6/10
"Modernizing" and "Updating" the Standards of the Laurel & Hardy repertoire; or Why Fix Something When It Isn't Broke?
16 September 2008
Warning: Spoilers
OPERATING as a team for close to a full decade, Laurel & Hardy had made a goodly number of the most successful of 2 Reelers; peppered with an occasional Feature. The system had worked out quite well; but alas, it was now 1935 and there were many changes taking place in the World; including tastes in Hollywood's Movie Manufactories.

MUSIC, situations and the subjects used as fodder for building comedy routines were morphing rapidly from what they had been only a few short years earlier. Small wonder that it should be so; for the Nation and the World had now endured the cross of over 5 years of the Great Depression. Tastes of the public and tolerance for certain Comic Story lines was now more somber than that which had been present during the Roaring 20's Jazz Age.

OVER at Hal Roach Studios, the attempt to meet the new popularities and demands of the mass audience, the Studio initiated a sort of hybrid film form. It was dubbed "the Streamliner"; being a short feature that came in at about 50 to 55 minutes in length and was designed to play as a second feature on the Double Bill, Matinée and the emerging movie house sub-species, the Drive-In Theatre.

THE immediate consequence of this move was to eliminate the Short Subject. Ironically it was the Comedy Short that made Roach & Company a serious movie production outfit by bringing us an overall outstanding product using the talents of such luminaries such as: Laurel & Hardy, Harold Lloyd, Charley Chase, Max Davidson, Our Gang, Snub Pollard, the Taxi Boys (Billy Gilbert & Ben Blue), Thelma Todd, Patsy Kelly, Zasu Pitts and others. The past successes not withstanding, they were out, kaput and left to the likes of Columbia Pictures' and RKO Radio Pictures' Short Subjects Departments! EVEN in bringing the Laurel & Hardy Shorts Series to a halt (the last of the Hal Roach Shorts Series), the gang at the Roach Lot weren't afraid to try some things a little different; or, off-beat, even.

STARTING out in typical enough fashion, THICKER THAN WATER (Hal Roach Productions/MGM, 1935) includes a typical non-tranquil domestic situation for Mr. Hardy. Ollie is wed to diminutive, though totally bitchy, spouse. Complications are rendered by having Oliver's friend, Mr. Laurel, as a boarder. Additional support comes from such familiar Hal Roach Players as: James Finlayson, Charlie Hall, Bess Flowers, Harry Bowen and Baldwin Cooke; although only Finn gets to perform to any measure that was equal to what had been before, dating to the Silents.

GOING beyond the usual realm of the L & H comedy, with their slow burns, takes & double takes, Ollie's pomposity and Stan's chronic propensity for malapropisms; the folks in the production team attempted to be more than just a little off the beaten path. They offered us both a super sight gag concept and a sort of science fiction/fantasy sort of a gag to wrap it all up.

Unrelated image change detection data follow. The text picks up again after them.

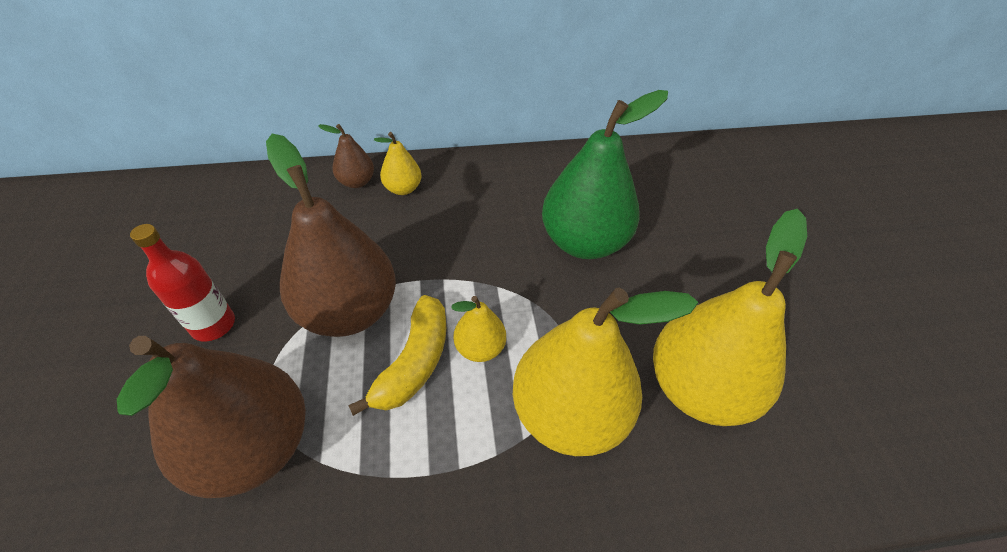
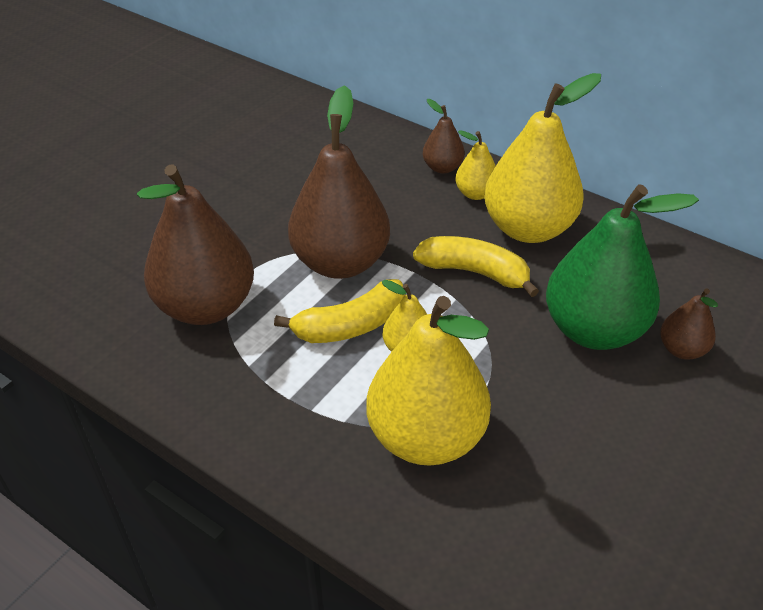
camera: 45 degrees right, 5 degrees down
red bottle [130,224,235,342] -> none
yellow pear [653,209,807,426] -> yellow pear moved to [484,73,601,243]
none -> yellow banana [413,236,539,297]
none -> brown pear [660,288,718,360]

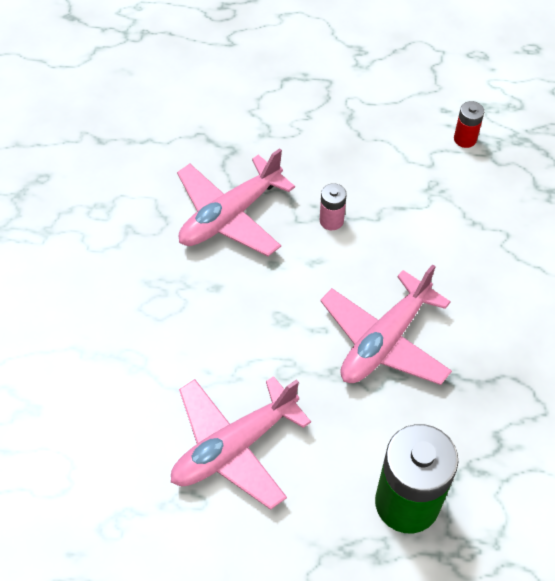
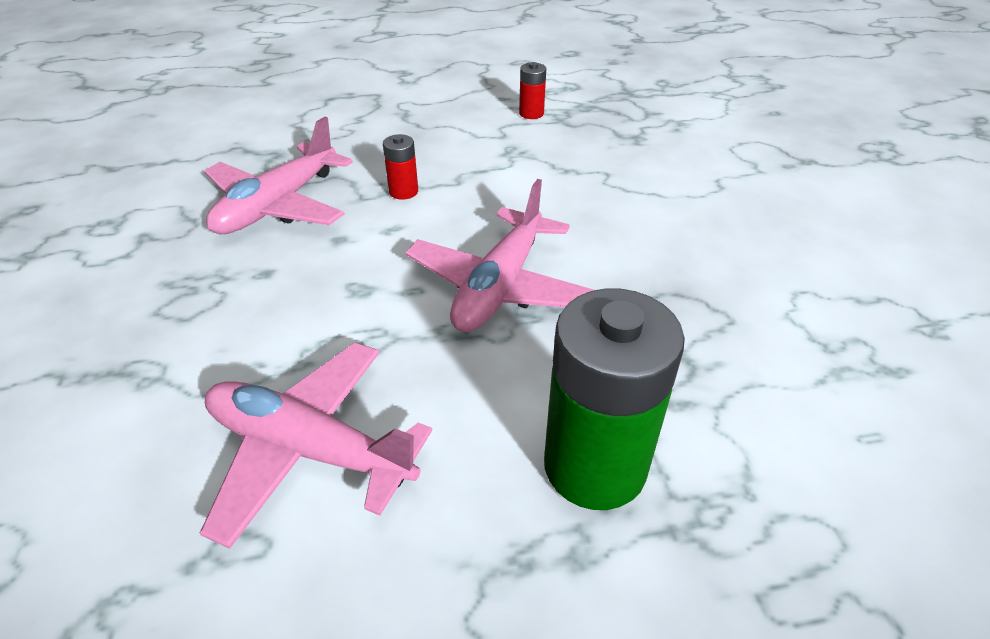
camera: 15 degrees left, 15 degrees down
pink plane [171,376,311,510] -> pink plane turned 75 degrees clockwise [200,342,432,549]
pink battery [320,183,347,230] -> red battery [383,134,418,200]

THE super sight gag was the "ability" of Stanley to "grab" onto the edge of the screen image and to seemingly pull it off; revealing the next scene. This is mildly amusing at best and is really sort of a derivative of the World of Mr. Disney and the Brothers Fleischer, the Animated Cartoon. Predictably, once it slips from Laurel's hand; forcing him to hurriedly scamper back and grip it again.

SECONDLY, the final gag has a Laurel to Hardy transfusion go bad; mixing and co-mingling not only their plasma, but also their personalities. A clean shaven Hardy with Laurel's voice and mannerisms and a mustachioed Laurel with the inimitable voice of Oliver walk off the last scene; with Stan grabbing the edge of the frame, of course.

THICKER THAN WATER is far from being a top Laurel &Hardy entry; but it doesn't deserve to get some of the criticism that we've read. Let us explain.

HARKING back to 1935, not 1960, '70, '80, '90 or the 21st Century even, we would not have the luxury of contrasting the picture to the entire output of the comedy team; as the L & H Series was then still an ongoing work. There was no thought of "Comic Genius" or "Cinematic Immortality". Getting "Today's" laughs in their current movies was the sole objective. Then they would move on to the next project.

AND, of course, no one would ever want to have been accused of being "behind the times." DOES this make any sense to anyone out there in our Cyber Space Audience? POODLE SCHNITZ!!